Case Presentation: A 38-year-old male with presumed seronegative rheumatoid arthritis (RA), irritable bowel syndrome with diarrhea (IBS-D), and reported Lyme disease (negative serology) presented with acute dyspnea, pleuritic chest pain, and chronic relapsing fevers. Initial treatment with broad-spectrum antibiotics failed, and he developed acute hypoxic respiratory failure, requiring transfer to the Medical Intensive Care Unit (MICU). Imaging revealed acute mediastinitis, bibasilar pneumonia, and pericarditis. Despite treatment with antibiotics, his condition deteriorated, and further infectious disease, rheumatology, and hematology workups were inconclusive. Steroids initially improved his hypoxia, but fever resurgence and a morbilliform rash upon attempted steroid taper prompted consideration of adult-onset Still’s disease (AOSD), despite atypical features. Cervical node biopsies supported an underlying rheumatic disorder, and treatment with high-dose methylprednisolone and Anakinra controlled symptoms and inflammation. The patient was transitioned to Canakinumab and Anakinra upon discharge, with a final diagnosis of AOSD complicated by peripheral macrophage activation syndrome (MAS).
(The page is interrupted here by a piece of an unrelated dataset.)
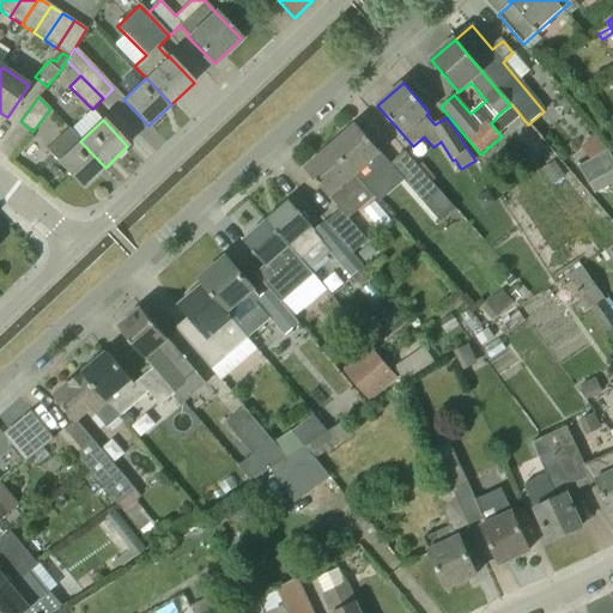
[(439,196),(404,153),(389,165),(356,125),(331,146),(375,198),(400,175),(426,207),(439,196)]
Discussion: This case underscores the importance of including adult-onset Still’s disease (AOSD) in the differential diagnosis for patients with unexplained chronic arthralgia, recurrent fever, morbilliform rash, and serositis. The Yamaguchi criteria provide a structured framework for diagnosis, with major criteria encompassing persistent fever, arthralgia, and fever-dependent rash, and minor criteria such as sore throat, lymphadenopathy, hepatosplenomegaly, and negative ANA and RF serology. While the patient fulfilled several diagnostic criteria, atypical findings like mediastinitis and a fever-independent rash complicated the diagnostic process, emphasizing the variability in AOSD presentations.The progression of this patient’s condition highlights the critical need to recognize macrophage activation syndrome (MAS), a severe and potentially fatal complication of AOSD. MAS involves excessive activation of macrophages and lymphocytes, leading to a cytokine storm and multi-organ dysfunction. In this patient, features such as escalating fever patterns, hepatosplenomegaly, pleural effusions, and lymphadenopathy raised concerns for MAS. The resurgence of symptoms during steroid tapering further supported this diagnosis. Early initiation of high-dose corticosteroids and targeted biologic therapies, including Anakinra and Canakinumab, was pivotal in achieving clinical stability.
Conclusions: This case exemplifies the diagnostic challenges posed by adult-onset Still’s disease, especially when complicated by macrophage activation syndrome. It demonstrates the importance of a comprehensive and multidisciplinary approach in evaluating patients with persistent fever, arthralgia, and rash, particularly when atypical findings are present. Effective management hinges on the prompt recognition of MAS and the tailored use of corticosteroids and biologic agents. Early diagnosis and intervention are vital to improving outcomes in these complex and life-threatening conditions.